We have no plans to make lists from list literals freezable. Being freezable must be opt-in for the code that creates the list.

That leaves some alternatives. We could add syntax for an unmodifiable list literal that is not const. Users would likely have to write slightly more to get it, but it would work in general. Or you could create an unmodifiable list from the existing list (List.unmodifiable), and there we can specialize it to an efficient implementation (no-copy + copy-on-write) for the default growable list in the VM, at least if the VM engineers thinks its a good idea that won't hurt performance of all lists.

Those are the options I see if you want to ensure that "your" list is not modified by whoever created it as a modifiable list and kept a reference to it.

davidmorgan commented 7 years ago

+1 for umodifiable list literal -- but only if the receiver can determine whether the list is unmodifiable. Otherwise, you still need a convention, or to defensively copy.

yjbanov commented 7 years ago

(update: added unique_ptr and std:move for completeness)

I've seen the opposite of this problem too, when a widget takes a list and then mutates it internally (inside the constructor or the build method) without realizing it's mutating a potentially shared object.

@matanlurey

is there an example of a mainstream [language] where it is trivial to implement the features you want [...]?

Rust C++ const reference parameters, unique_ptr, std:move

Both implementations are type system based and therefore have zero cost. I like the Rust approach more, because you pay the complexity of understanding ownership once, but it is useful in many domains, including efficient memory management, sharing data across objects, sharing data across threads. The part that I'm not a big fan of in Rust is that ownership is in-your-face even for hello-world size programs. I'm suspecting this is because Rust doesn't have a GC and that's one way to prevent use-after-free kinds of errors. I wonder if Dart, being a managed language, can have something an order of magnitude simpler but as powerful.

@munificent

Dart does not have an ownership model and one of the benefits it provides to users is the simplicity of not having to think about ownership.

I consider ownership a framework/library concern more than a language concern. For example, the fact that List throws ConcurrentModificationError while being iterated means that its iterator "owns" the list (at least the list's mutators), except that this ownership is enforced as a runtime check rather than using the type system.
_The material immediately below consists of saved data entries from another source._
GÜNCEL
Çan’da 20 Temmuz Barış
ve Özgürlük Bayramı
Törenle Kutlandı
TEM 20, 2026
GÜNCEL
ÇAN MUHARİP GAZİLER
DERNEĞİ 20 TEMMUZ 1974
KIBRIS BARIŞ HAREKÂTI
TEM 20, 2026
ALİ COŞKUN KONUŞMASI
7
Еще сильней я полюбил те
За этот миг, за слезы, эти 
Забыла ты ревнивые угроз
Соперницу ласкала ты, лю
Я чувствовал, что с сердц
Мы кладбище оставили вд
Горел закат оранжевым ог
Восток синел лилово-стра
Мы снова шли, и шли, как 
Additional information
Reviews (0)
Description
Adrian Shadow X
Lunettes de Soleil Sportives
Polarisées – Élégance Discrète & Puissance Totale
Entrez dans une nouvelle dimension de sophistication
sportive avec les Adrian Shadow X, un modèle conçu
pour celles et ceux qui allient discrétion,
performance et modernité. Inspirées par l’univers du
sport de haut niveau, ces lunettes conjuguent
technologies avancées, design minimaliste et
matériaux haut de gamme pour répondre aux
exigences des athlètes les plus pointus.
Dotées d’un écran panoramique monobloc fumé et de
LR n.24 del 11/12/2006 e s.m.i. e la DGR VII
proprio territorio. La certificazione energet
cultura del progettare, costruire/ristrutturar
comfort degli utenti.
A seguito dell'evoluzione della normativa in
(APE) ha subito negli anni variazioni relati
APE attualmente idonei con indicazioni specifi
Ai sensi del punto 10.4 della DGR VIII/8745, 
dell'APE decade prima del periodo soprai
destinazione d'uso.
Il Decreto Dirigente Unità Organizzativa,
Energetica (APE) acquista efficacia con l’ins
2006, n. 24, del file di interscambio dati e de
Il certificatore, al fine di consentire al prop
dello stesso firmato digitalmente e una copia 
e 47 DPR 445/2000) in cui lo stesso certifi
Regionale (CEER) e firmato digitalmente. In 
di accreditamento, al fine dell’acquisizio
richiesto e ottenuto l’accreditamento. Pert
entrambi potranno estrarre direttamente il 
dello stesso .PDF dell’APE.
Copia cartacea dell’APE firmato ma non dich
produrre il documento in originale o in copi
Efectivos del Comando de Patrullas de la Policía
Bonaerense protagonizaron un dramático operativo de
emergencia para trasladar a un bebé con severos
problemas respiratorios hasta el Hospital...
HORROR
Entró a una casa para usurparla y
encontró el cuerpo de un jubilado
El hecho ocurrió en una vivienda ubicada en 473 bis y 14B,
I'm not sure that having to deal with runtime errors (potentially in production) is any simpler than dealing with a static compiler warning. Runtime checks are also less efficient and every framework/library has to invent its own. So, whether the language has ownership built-in or not, the library/framework will add this complexity regardless and users will pay for it (already do in Flutter's case).

I think the important question is whether the language should assist frameworks and libraries in expressing ownership and users understand it. My opinion is yes, it should. I have a feeling this will come up again when we start talking about concurrency. Perhaps Dart can have something much simpler than what Rust does?

lrhn commented 7 years ago

I've seen the opposite of this problem too, when a widget takes a list and then mutates it internally (inside the constructor or the build method) without realizing it's mutating a potentially shared object.

@matanlurey https://github.com/matanlurey

is there an example of a mainstream [language] where it is trivial to implement the features you want [...]?

Rust https://doc.rust-lang.org/book/second-edition/ch04-01-what-is-ownership.html C++ const reference parameters https://stackoverflow.com/questions/2627166/difference-between-const-reference-and-normal-parameter

I think C++ const does the opposite of what you want – it prevents the receiver from modifying the object, not the sender. You can pass a mutable array as a const reference parameter, it just means that the receiver can't change it, not that the original owner can't.

That is, it does prevent the opposite problem that you mentioned above, but not the original problem of this thread.